Although all the studies included in our meta-analysis found a positive correlation between an increased LS and a poor prognosis, we did not try to find a “common” LS cut-off value because a significant inter-system variability in LS measurements precludes direct comparison of results obtained with equipment of different manufacturers. In fact, most of the studies included in this metanalysis reported values from 8.0 to 14 kPa [18, 25, 32], and a mortality rate of 20.8% in patients with LS above 8.0 kPa [33] in the HF scenarios was reported. Using a pSWE technique in patients with HF, with a multivariate analysis it was demonstrated that the changes in LS significantly correlated with changes in CVP, and that a LS cut-off value of 7 kPa could predict a CVP > 10 mmHg with 89.6% sensitivity and 87.5% specificity [34, 35].

To summarize, most of studies suggest that patients with acute HF usually have LS values above 7.65 kPa, which often correlate with NT-proBNP levels [36] supporting its strict connection with congestion.

In our meta-analysis we did not try to establish a specific cut-off value by merging data of different elastography devices as this was deemed methodologically inappropriate; on the other hand, the use of hazard ratios and corresponding standard errors does not incur in this kind of error.

In this light, LS measurement in HF patients may become even more useful in monitoring changes over time, as every patient become his/her own control in subsequent measurements (at admission and after decongestant therapy).

Conclusions

HF population represents a high-risk patient group due to high rates of morbidity and mortality; the early identification of patients with high risk of worse prognosis remains the greatest challenge.

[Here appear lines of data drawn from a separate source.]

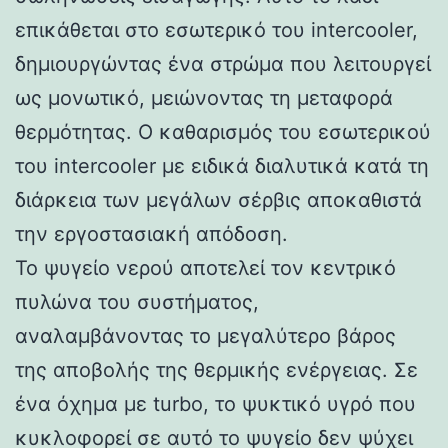
επικάθεται στο εσωτερικό του intercooler,
δημιουργώντας ένα στρώμα που λειτουργεί
ως μονωτικό, μειώνοντας τη μεταφορά
θερμότητας. Ο καθαρισμός του εσωτερικού
του intercooler με ειδικά διαλυτικά κατά τη
διάρκεια των μεγάλων σέρβις αποκαθιστά
την εργοστασιακή απόδοση.
Το ψυγείο νερού αποτελεί τον κεντρικό
πυλώνα του συστήματος,
αναλαμβάνοντας το μεγαλύτερο βάρος
της αποβολής της θερμικής ενέργειας. Σε
ένα όχημα με turbo, το ψυκτικό υγρό που
κυκλοφορεί σε αυτό το ψυγείο δεν ψύχει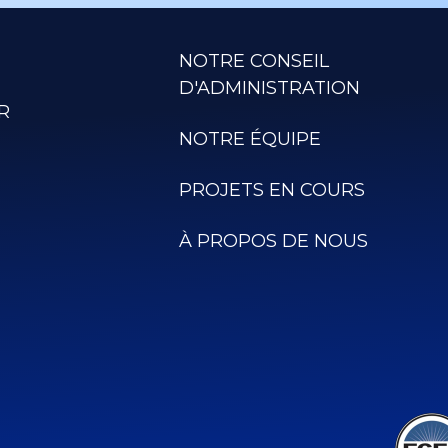
NOTRE CONSEIL
D'ADMINISTRATION
R
NOTRE ÉQUIPE
PROJETS EN COURS
À PROPOS DE NOUS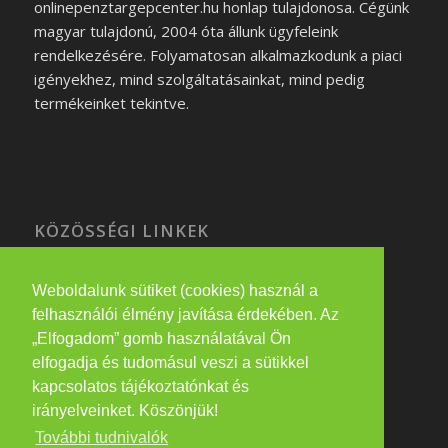
onlinepenztargepcenter.hu honlap tulajdonosa. Cégünk
magyar tulajdonú, 2004 óta állunk ügyfeleink
rendelkezésére. Folyamatosan alkalmazkodunk a piaci
igényekhez, mind szolgáltatásainkat, mind pedig
termékeinket tekintve.
KÖZÖSSÉGI LINKEK
Weboldalunk sütiket (cookies) használ a
felhasználói élmény javítása érdekében. Az
PARTNEREINK
„Elfogadom” gomb használatával Ön
elfogadja és tudomásul veszi a sütikkel
eatwithme.hu
kapcsolatos tájékoztatónkat és
irányelveinket. Köszönjük!
További tudnivalók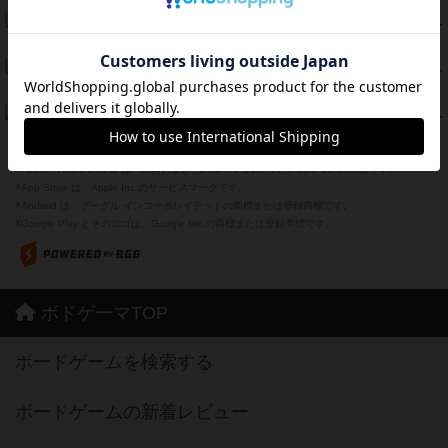
海兵隊
39
PT
紹介文あり
1件の投稿
スーパーストア3000
39
PT
紹介文なし
1件の投稿
フリップ７：復讐心とともに
37
PT
紹介文なし
2件の投稿
※Apple、Apple のロゴ は、米国および他の国々で登録されたApple Inc.の商標です。
※App Store は、Apple Inc.のサービスマークです。
※Android は、グーグル インコーポレイテッドの商標または登録商標です。
※Google Play とそのロゴは、Google Inc.の商標または登録商標です。
ボドゲーマTOP
ボードゲームを検索する
ボードゲームの新着レビュー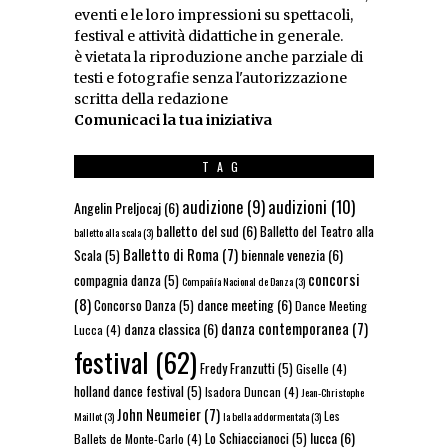
eventi e le loro impressioni su spettacoli,
festival e attività didattiche in generale.
è vietata la riproduzione anche parziale di
testi e fotografie senza l'autorizzazione
scritta della redazione
Comunicaci la tua iniziativa
TAG
audizioni
(10)
audizione
(9)
Angelin Preljocaj
(6)
balletto del sud
(6)
Balletto del Teatro alla
balletto alla scala
(3)
Balletto di Roma
(7)
biennale venezia
(6)
Scala
(5)
concorsi
compagnia danza
(5)
Compañía Nacional de Danza
(3)
(8)
dance meeting
(6)
Concorso Danza
(5)
Dance Meeting
danza contemporanea
(7)
danza classica
(6)
Lucca
(4)
festival
(62)
Fredy Franzutti
(5)
Giselle
(4)
holland dance festival
(5)
Isadora Duncan
(4)
Jean-Christophe
John Neumeier
(7)
Les
Maillot
(3)
la bella addormentata
(3)
lucca
(6)
Lo Schiaccianoci
(5)
Ballets de Monte-Carlo
(4)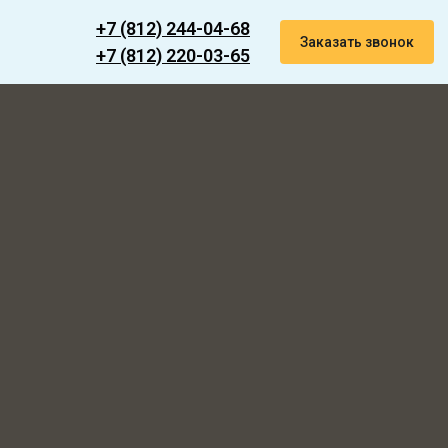
+7 (812) 244-04-68
Заказать звонок
+7 (812) 220-03-65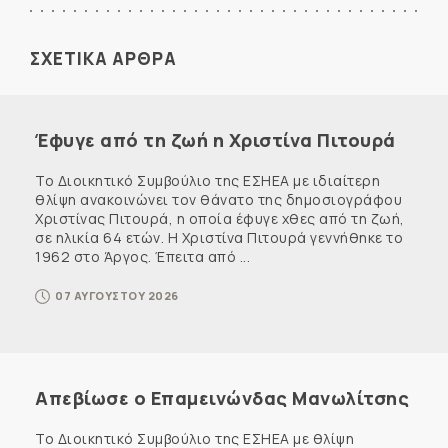
ΣΧΕΤΙΚΑ ΑΡΘΡΑ
Έφυγε από τη ζωή η Χριστίνα Πιτουρά
Το Διοικητικό Συμβούλιο της ΕΣΗΕΑ με ιδιαίτερη
θλίψη ανακοινώνει τον θάνατο της δημοσιογράφου
Χριστίνας Πιτουρά, η οποία έφυγε χθες από τη ζωή,
σε ηλικία 64 ετών. Η Χριστίνα Πιτουρά γεννήθηκε το
1962 στο Άργος. Έπειτα από ...
07 ΑΥΓΟΥΣΤΟΥ 2026
Απεβίωσε ο Επαμεινώνδας Μανωλίτσης
Το Διοικητικό Συμβούλιο της ΕΣΗΕΑ με θλίψη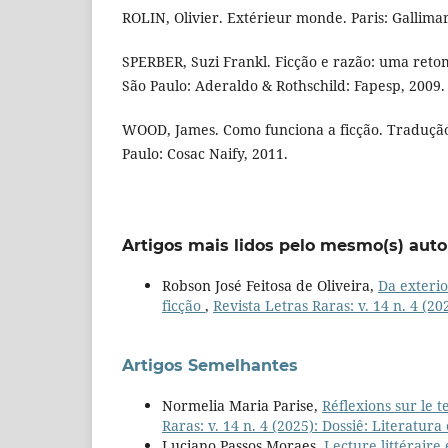
ROLIN, Olivier. Extérieur monde. Paris: Gallima
SPERBER, Suzi Frankl. Ficção e razão: uma reto
São Paulo: Aderaldo & Rothschild: Fapesp, 2009.
WOOD, James. Como funciona a ficção. Traduçã
Paulo: Cosac Naify, 2011.
Artigos mais lidos pelo mesmo(s) auto
Robson José Feitosa de Oliveira,
Da exterio
ficção
,
Revista Letras Raras: v. 14 n. 4 (2
Artigos Semelhantes
Normelia Maria Parise,
Réflexions sur le t
Raras: v. 14 n. 4 (2025): Dossiê: Literatu
Luciano Passos Moraes,
Lecture littéraire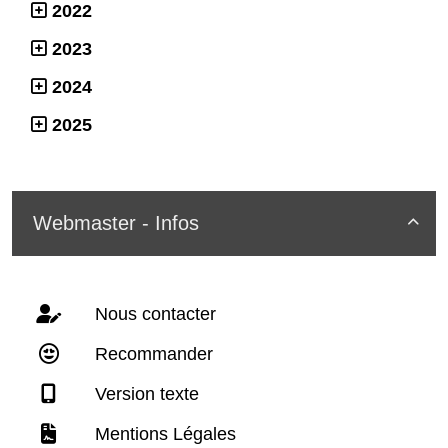
2022
2023
2024
2025
Webmaster - Infos

Nous contacter
Recommander
Version texte
Mentions Légales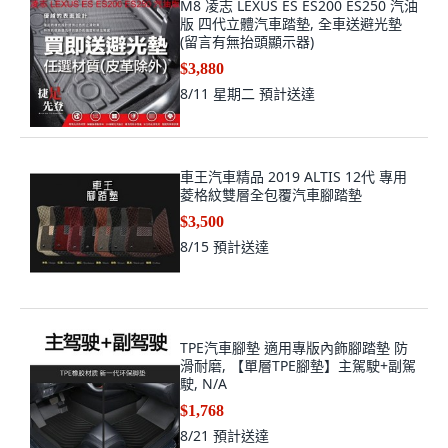
M8 凌志 LEXUS ES ES200 ES250 汽油
版 四代立體汽車踏墊, 全車送避光墊
(留言有無抬頭顯示器)
$3,880
8/11 星期二
預計送達
車王汽車精品 2019 ALTIS 12代 專用
菱格紋雙層全包覆汽車腳踏墊
$3,500
8/15
預計送達
TPE汽車腳墊 適用專版內飾腳踏墊 防
滑耐磨, 【單層TPE腳墊】主駕駛+副駕
駛, N/A
$1,768
8/21
預計送達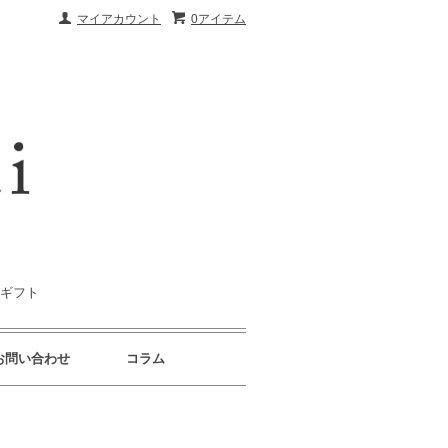
マイアカウント
0アイテム
｜ギフト
お問い合わせ
コラム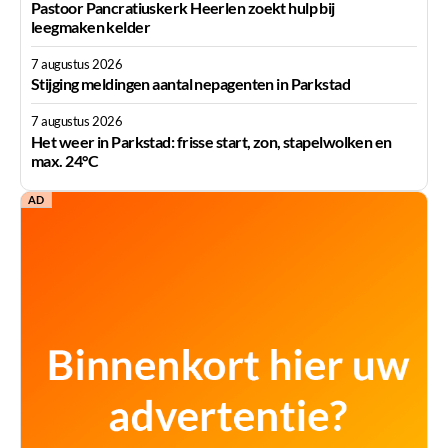
Pastoor Pancratiuskerk Heerlen zoekt hulp bij
leegmaken kelder
7 augustus 2026
Stijging meldingen aantal nepagenten in Parkstad
7 augustus 2026
Het weer in Parkstad: frisse start, zon, stapelwolken en
max. 24°C
AD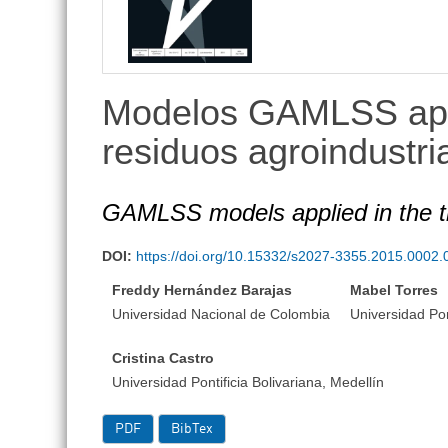
lateral
Modelos GAMLSS apli
residuos agroindustri
GAMLSS models applied in the tr
DOI:
https://doi.org/10.15332/s2027-3355.2015.0002.
Freddy Hernández Barajas
Mabel Torres
Universidad Nacional de Colombia
Universidad Pon
Cristina Castro
Universidad Pontificia Bolivariana, Medellín
PDF
BibTex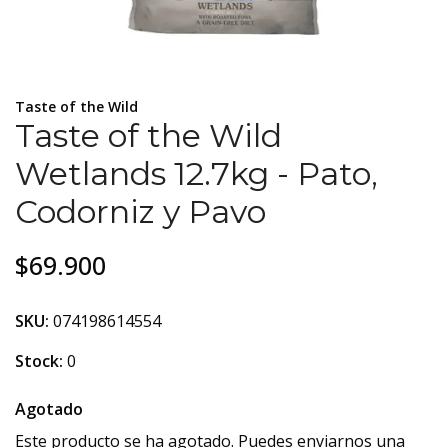
Taste of the Wild
Taste of the Wild
Wetlands 12.7kg - Pato,
Codorniz y Pavo
$69.900
SKU:
074198614554
Stock:
0
Agotado
Este producto se ha agotado. Puedes enviarnos una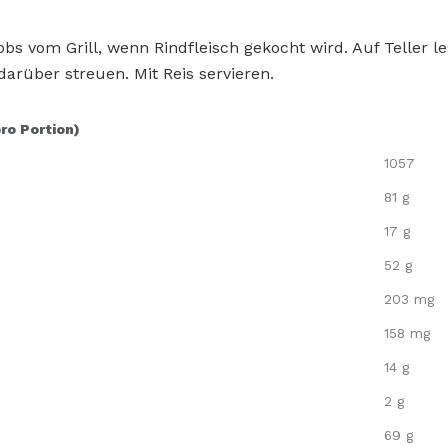
obs vom Grill, wenn Rindfleisch gekocht wird. Auf Teller 
darüber streuen. Mit Reis servieren.
pro Portion)
1057
81 g
17 g
52 g
203 mg
158 mg
14 g
2 g
69 g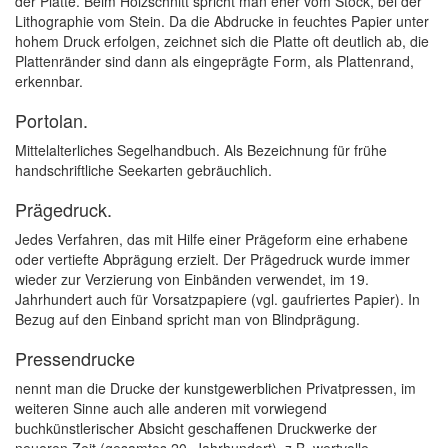
der Platte. Beim Holzschnitt spricht man eher vom Stock, bei der
Lithographie vom Stein. Da die Abdrucke in feuchtes Papier unter
hohem Druck erfolgen, zeichnet sich die Platte oft deutlich ab, die
Plattenränder sind dann als eingeprägte Form, als Plattenrand,
erkennbar.
Portolan.
Mittelalterliches Segelhandbuch. Als Bezeichnung für frühe
handschriftliche Seekarten gebräuchlich.
Prägedruck.
Jedes Verfahren, das mit Hilfe einer Prägeform eine erhabene
oder vertiefte Abprägung erzielt. Der Prägedruck wurde immer
wieder zur Verzierung von Einbänden verwendet, im 19.
Jahrhundert auch für Vorsatzpapiere (vgl. gaufriertes Papier). In
Bezug auf den Einband spricht man von Blindprägung.
Pressendrucke
nennt man die Drucke der kunstgewerblichen Privatpressen, im
weiteren Sinne auch alle anderen mit vorwiegend
buchkünstlerischer Absicht geschaffenen Druckwerke der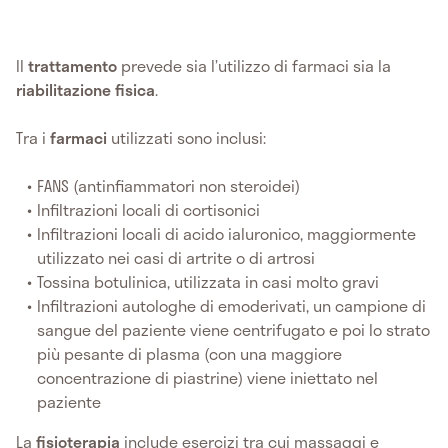
Il
trattamento
prevede sia l’utilizzo di farmaci sia la
riabilitazione fisica
.
Tra i
farmaci
utilizzati sono inclusi:
FANS (antinfiammatori non steroidei)
Infiltrazioni locali di cortisonici
Infiltrazioni locali di acido ialuronico, maggiormente
utilizzato nei casi di artrite o di artrosi
Tossina botulinica, utilizzata in casi molto gravi
Infiltrazioni autologhe di emoderivati, un campione di
sangue del paziente viene centrifugato e poi lo strato
più pesante di plasma (con una maggiore
concentrazione di piastrine) viene iniettato nel
paziente
La
fisioterapia
include esercizi tra cui massaggi e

In the ADHF LS reflects congestion secondary to volume and pressure overload and/or inadequate liver perfusion due to reduced cardiac output, and it may be especially helpful to rapidly assess hemodynamic status with a non-invasive technique.

The studies included in our meta-analysis demonstrate a prognostic value of LS in this setting of patients; a possible future goal would be to determine a specific vendor-neutral cut-off value that helps to discriminate between patients at low or high risk for poor cardiovascular outcome (similar to the vendor-neutral “rule of 4” suggested by the Society of Radiologists in Ultrasound [SRU] to classify patients with or without compensated advanced chronic liver disease) [37].

In conclusion, further studies are warranted to evaluate whether the adoption of LS in risk prediction models for patients with HF may improve the prognostic accuracy as compared to currently available algorithms.